6

I take part in some Django poroject and we use geo data (with GeoDjango). I have installed PostGis as it described on AWS docs.

We have a lot of some points (markers) on the map. And we need to cluster them.

I found one library anycluster. This library need the PostgreSQL extension named kmeans-postgresql be installed on the Postgre database.

But my database is located on Amazon RDS. And I can't connect to it by SSH in order to install an extension...

Anybody knows how can I install kmeans-postgresql extension on my Amazon RDS database?

Or maybe you can advise me other ways of clustering?

Anton
  • 420
  • 5
  • 15

2 Answers2

5

The K-Means It is a really complex calculation that is useful to data mining and cluster analysis ( you can see more about it in the wikipedia page https://en.wikipedia.org/wiki/K-means_clustering ). It have a big complexity when have to deal with many points. The K-means extension to postgresql http://pgxn.org/dist/kmeans/doc/kmeans.html it is written in C and compiled in the database machine. This brings a better performance compared to an procedure in plpgsql. Unfortunately as @estevao_lucas answered, this extension it is not enabled into Amazon RDS.

If you really need the k-means result, I translated this implementation of it, created by Joni Salonen in http://jonisalonen.com/2012/k-means-clustering-in-mysql/ and changed to plpgsql https://gist.github.com/thiagomata/a9737c3455d6248bef9f. This function uses temporary table. It is possible change it to use only arrays of Pins, if you wanna to.

But, if you only need to show some pins in a map, you will probably be happy with a really faster and simpler function that groups the results into an [x,y] matrix. I have created such function because the kmeans function was taking too much time to process my database (with a lot more than 400K elements). So this implementation is really faster, but does not have all the features you would expect from the K-means module. Besides that, this grid function https://gist.github.com/thiagomata/18ea14853998468c1a1d returns very good results, when the goal it is to show a big number of pins in a map. Example of Grid Result

culebrón
  • 34,265
  • 20
  • 72
  • 110
Thiago Mata
  • 2,825
  • 33
  • 32
  • Thank you! Your functions are very useful! I decided do not use k-means because I need dynamic solution. And I have to cluster my markers on the server side. My markers are often filtered by users. My solution based on Quadtree. Each marker has its quadcode (lat,lon are constant). So you can query it and cluster through PostGis and a small SQL request. – Anton May 26 '16 at 12:13
1

You can just install supported extensions on Amazon RDS and Kmeans isn't it.

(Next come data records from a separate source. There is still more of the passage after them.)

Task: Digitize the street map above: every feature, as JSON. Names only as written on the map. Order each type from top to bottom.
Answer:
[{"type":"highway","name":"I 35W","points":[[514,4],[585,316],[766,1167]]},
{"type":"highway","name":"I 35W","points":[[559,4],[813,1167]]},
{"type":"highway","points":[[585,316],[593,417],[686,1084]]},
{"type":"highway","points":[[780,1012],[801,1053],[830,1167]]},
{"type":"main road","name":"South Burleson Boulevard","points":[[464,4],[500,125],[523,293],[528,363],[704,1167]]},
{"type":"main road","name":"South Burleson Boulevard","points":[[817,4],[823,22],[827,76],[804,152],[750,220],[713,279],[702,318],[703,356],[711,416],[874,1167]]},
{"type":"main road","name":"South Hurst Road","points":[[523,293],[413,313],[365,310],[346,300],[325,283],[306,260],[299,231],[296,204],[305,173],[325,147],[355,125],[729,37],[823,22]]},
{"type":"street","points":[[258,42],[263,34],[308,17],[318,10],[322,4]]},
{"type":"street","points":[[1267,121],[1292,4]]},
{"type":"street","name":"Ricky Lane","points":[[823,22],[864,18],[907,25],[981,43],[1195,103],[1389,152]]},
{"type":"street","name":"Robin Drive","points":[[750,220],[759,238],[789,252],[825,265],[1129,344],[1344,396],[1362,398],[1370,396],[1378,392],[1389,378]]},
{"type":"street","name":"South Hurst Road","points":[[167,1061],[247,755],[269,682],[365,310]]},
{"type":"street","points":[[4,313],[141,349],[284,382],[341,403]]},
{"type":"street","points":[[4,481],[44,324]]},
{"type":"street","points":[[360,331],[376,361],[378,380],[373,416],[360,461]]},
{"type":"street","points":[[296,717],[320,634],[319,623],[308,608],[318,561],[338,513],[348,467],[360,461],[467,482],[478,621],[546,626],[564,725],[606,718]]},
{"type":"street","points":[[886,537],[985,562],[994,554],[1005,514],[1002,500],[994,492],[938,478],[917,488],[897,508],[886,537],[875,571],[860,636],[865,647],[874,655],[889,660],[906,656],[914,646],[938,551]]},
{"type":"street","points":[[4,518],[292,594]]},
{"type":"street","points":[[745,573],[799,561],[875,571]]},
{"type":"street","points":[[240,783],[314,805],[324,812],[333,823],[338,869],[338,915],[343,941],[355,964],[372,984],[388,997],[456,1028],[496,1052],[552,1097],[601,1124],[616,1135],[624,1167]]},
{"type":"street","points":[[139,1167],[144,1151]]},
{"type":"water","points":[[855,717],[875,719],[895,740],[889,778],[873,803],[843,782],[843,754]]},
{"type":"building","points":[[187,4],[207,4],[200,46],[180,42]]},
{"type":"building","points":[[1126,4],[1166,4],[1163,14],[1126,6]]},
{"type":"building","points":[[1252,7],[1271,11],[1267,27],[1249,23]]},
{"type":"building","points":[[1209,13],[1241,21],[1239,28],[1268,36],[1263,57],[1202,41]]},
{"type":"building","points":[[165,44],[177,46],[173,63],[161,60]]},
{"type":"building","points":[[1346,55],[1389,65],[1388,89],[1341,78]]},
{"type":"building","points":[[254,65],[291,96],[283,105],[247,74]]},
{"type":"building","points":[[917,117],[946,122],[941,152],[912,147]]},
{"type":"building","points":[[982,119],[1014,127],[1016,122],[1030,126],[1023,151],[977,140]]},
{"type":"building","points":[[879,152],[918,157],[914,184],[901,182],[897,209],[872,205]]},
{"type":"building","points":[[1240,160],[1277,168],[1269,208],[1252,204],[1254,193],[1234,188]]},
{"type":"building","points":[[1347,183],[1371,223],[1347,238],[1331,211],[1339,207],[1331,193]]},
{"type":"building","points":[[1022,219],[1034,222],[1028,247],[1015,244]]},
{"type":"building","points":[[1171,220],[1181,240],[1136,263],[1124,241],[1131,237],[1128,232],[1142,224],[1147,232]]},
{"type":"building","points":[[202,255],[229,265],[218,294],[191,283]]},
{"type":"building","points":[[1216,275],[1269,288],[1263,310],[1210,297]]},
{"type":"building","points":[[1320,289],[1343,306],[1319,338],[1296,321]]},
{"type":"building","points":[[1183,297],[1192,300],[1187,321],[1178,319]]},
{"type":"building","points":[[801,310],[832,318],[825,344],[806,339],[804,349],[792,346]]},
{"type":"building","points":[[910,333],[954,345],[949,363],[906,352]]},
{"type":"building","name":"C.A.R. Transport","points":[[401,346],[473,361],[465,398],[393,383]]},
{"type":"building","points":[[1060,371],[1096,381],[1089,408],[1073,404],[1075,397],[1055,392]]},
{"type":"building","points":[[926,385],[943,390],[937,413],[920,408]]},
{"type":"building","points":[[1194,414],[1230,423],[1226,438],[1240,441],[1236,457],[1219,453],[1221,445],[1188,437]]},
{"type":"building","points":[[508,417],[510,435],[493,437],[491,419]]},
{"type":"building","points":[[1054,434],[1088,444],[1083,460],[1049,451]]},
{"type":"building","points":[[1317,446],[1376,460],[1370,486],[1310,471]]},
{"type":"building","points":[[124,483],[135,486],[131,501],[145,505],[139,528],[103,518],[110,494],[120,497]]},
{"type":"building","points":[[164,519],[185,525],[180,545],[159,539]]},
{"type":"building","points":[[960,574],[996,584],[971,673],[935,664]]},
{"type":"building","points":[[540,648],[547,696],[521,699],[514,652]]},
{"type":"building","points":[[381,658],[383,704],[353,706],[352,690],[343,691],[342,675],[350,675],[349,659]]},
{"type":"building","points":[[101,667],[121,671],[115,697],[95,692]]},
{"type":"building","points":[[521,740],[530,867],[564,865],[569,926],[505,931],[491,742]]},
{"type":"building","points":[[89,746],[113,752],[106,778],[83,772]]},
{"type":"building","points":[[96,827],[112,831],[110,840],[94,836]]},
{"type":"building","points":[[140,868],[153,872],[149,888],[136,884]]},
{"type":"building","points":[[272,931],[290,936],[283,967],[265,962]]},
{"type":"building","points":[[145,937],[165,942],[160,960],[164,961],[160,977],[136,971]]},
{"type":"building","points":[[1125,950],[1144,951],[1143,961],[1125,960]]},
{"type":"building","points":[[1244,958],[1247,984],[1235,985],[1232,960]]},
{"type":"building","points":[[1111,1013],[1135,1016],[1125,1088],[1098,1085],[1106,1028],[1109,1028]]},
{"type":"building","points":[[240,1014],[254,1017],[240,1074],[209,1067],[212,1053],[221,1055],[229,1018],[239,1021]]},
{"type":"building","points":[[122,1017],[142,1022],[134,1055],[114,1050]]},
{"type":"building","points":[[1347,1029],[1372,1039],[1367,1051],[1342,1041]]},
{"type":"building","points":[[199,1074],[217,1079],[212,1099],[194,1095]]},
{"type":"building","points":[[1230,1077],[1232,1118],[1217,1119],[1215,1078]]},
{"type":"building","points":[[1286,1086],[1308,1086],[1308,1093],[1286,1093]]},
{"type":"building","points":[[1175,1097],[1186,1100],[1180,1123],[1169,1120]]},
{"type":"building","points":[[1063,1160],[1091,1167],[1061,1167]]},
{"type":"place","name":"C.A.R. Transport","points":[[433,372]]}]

ERROR: Extension "kmeans" is not supported by Amazon RDS DETAIL: Installing the extension "kmeans" failed, because it is not on the list of extensions supported by Amazon RDS. HINT: Amazon RDS allows users with rds_superuser role to install supported extensions. See: SHOW rds.extensions; alexandria_development=> SHOW rds.extensions

RDS extensions:

btree_gin, btree_gist, chkpass, citext, cube, dblink, dict_int, dict_xsyn, earthdistance, fuzzystrmatch, hstore, intagg, intarray, isn, ltree, pgcrypto, pgrowlocks, pg_prewarm, pg_stat_statements, pg_trgm, plcoffee, plls, plperl, plpgsql, pltcl, plv8, postgis, postgis_tiger_geocoder, postgis_topology, postgres_fdw, sslinfo, tablefunc, test_parser, tsearch2, unaccent, uuid-ossp

Estevão Lucas
  • 4,440
  • 34
  • 37